[Your objective] Which lines of the data hold the word "under"? Copy all of them.

(Pictures with circuit source files)

= = = = =

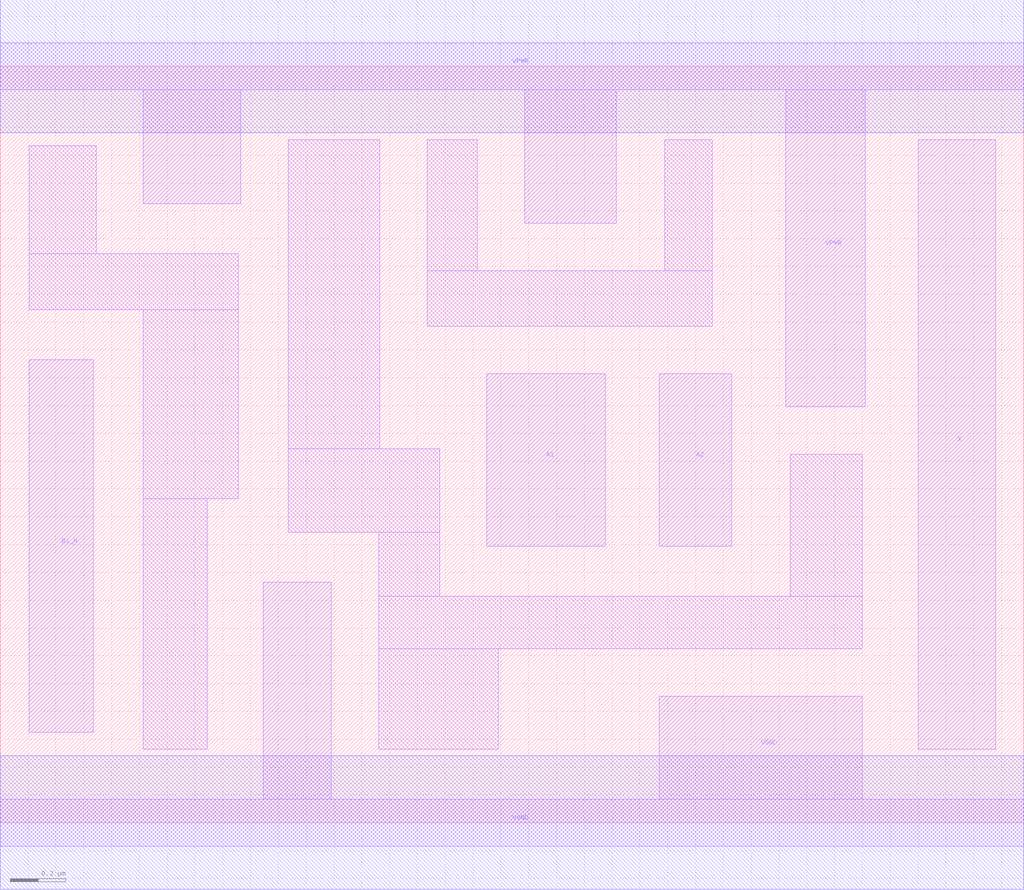
<source format=lef>
# Copyright 2020 The SkyWater PDK Authors
#
# Licensed under the Apache License, Version 2.0 (the "License");
# you may not use this file except in compliance with the License.
# You may obtain a copy of the License at
#
#     https://www.apache.org/licenses/LICENSE-2.0
#
# Unless required by applicable law or agreed to in writing, software
# distributed under the License is distributed on an "AS IS" BASIS,
# WITHOUT WARRANTIES OR CONDITIONS OF ANY KIND, either express or implied.
# See the License for the specific language governing permissions and
# limitations under the License.
#
# SPDX-License-Identifier: Apache-2.0

VERSION 5.5 ;
NAMESCASESENSITIVE ON ;
BUSBITCHARS "[]" ;
DIVIDERCHAR "/" ;
MACRO sky130_fd_sc_hd__a21bo_1
  CLASS CORE ;
  SOURCE USER ;
  ORIGIN  0.000000  0.000000 ;
  SIZE  3.680000 BY  2.720000 ;
  SYMMETRY X Y R90 ;
  SITE unithd ;
  PIN A1
    ANTENNAGATEAREA  0.247500 ;
    DIRECTION INPUT ;
    USE SIGNAL ;
    PORT
      LAYER li1 ;
        RECT 1.750000 0.995000 2.175000 1.615000 ;
    END
  END A1
  PIN A2
    ANTENNAGATEAREA  0.247500 ;
    DIRECTION INPUT ;
    USE SIGNAL ;
    PORT
      LAYER li1 ;
        RECT 2.370000 0.995000 2.630000 1.615000 ;
    END
  END A2
  PIN B1_N
    ANTENNAGATEAREA  0.126000 ;
    DIRECTION INPUT ;
    USE SIGNAL ;
    PORT
      LAYER li1 ;
        RECT 0.105000 0.325000 0.335000 1.665000 ;
    END
  END B1_N
  PIN X
    ANTENNADIFFAREA  0.429000 ;
    DIRECTION OUTPUT ;
    USE SIGNAL ;
    PORT
      LAYER li1 ;
        RECT 3.300000 0.265000 3.580000 2.455000 ;
    END
  END X
  PIN VGND
    DIRECTION INOUT ;
    SHAPE ABUTMENT ;
    USE GROUND ;
    PORT
      LAYER li1 ;
        RECT 0.000000 -0.085000 3.680000 0.085000 ;
        RECT 0.945000  0.085000 1.190000 0.865000 ;
        RECT 2.370000  0.085000 3.100000 0.455000 ;
    END
    PORT
      LAYER met1 ;
        RECT 0.000000 -0.240000 3.680000 0.240000 ;
    END
  END VGND
  PIN VPWR
    DIRECTION INOUT ;
    SHAPE ABUTMENT ;
    USE POWER ;
    PORT
      LAYER li1 ;
        RECT 0.000000 2.635000 3.680000 2.805000 ;
        RECT 0.515000 2.225000 0.865000 2.635000 ;
        RECT 1.885000 2.155000 2.215000 2.635000 ;
        RECT 2.825000 1.495000 3.110000 2.635000 ;
    END
    PORT
      LAYER met1 ;
        RECT 0.000000 2.480000 3.680000 2.960000 ;
    END
  END VPWR
  OBS
    LAYER li1 ;
      RECT 0.105000 1.845000 0.855000 2.045000 ;
      RECT 0.105000 2.045000 0.345000 2.435000 ;
      RECT 0.515000 0.265000 0.745000 1.165000 ;
      RECT 0.515000 1.165000 0.855000 1.845000 ;
      RECT 1.035000 1.045000 1.580000 1.345000 ;
      RECT 1.035000 1.345000 1.365000 2.455000 ;
      RECT 1.360000 0.265000 1.790000 0.625000 ;
      RECT 1.360000 0.625000 3.100000 0.815000 ;
      RECT 1.360000 0.815000 1.580000 1.045000 ;
      RECT 1.535000 1.785000 2.560000 1.985000 ;
      RECT 1.535000 1.985000 1.715000 2.455000 ;
      RECT 2.390000 1.985000 2.560000 2.455000 ;
      RECT 2.840000 0.815000 3.100000 1.325000 ;
  END
END sky130_fd_sc_hd__a21bo_1
END LIBRARY

</source>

= = = = =

[Solution]
# Licensed under the Apache License, Version 2.0 (the "License");
# distributed under the License is distributed on an "AS IS" BASIS,
# limitations under the License.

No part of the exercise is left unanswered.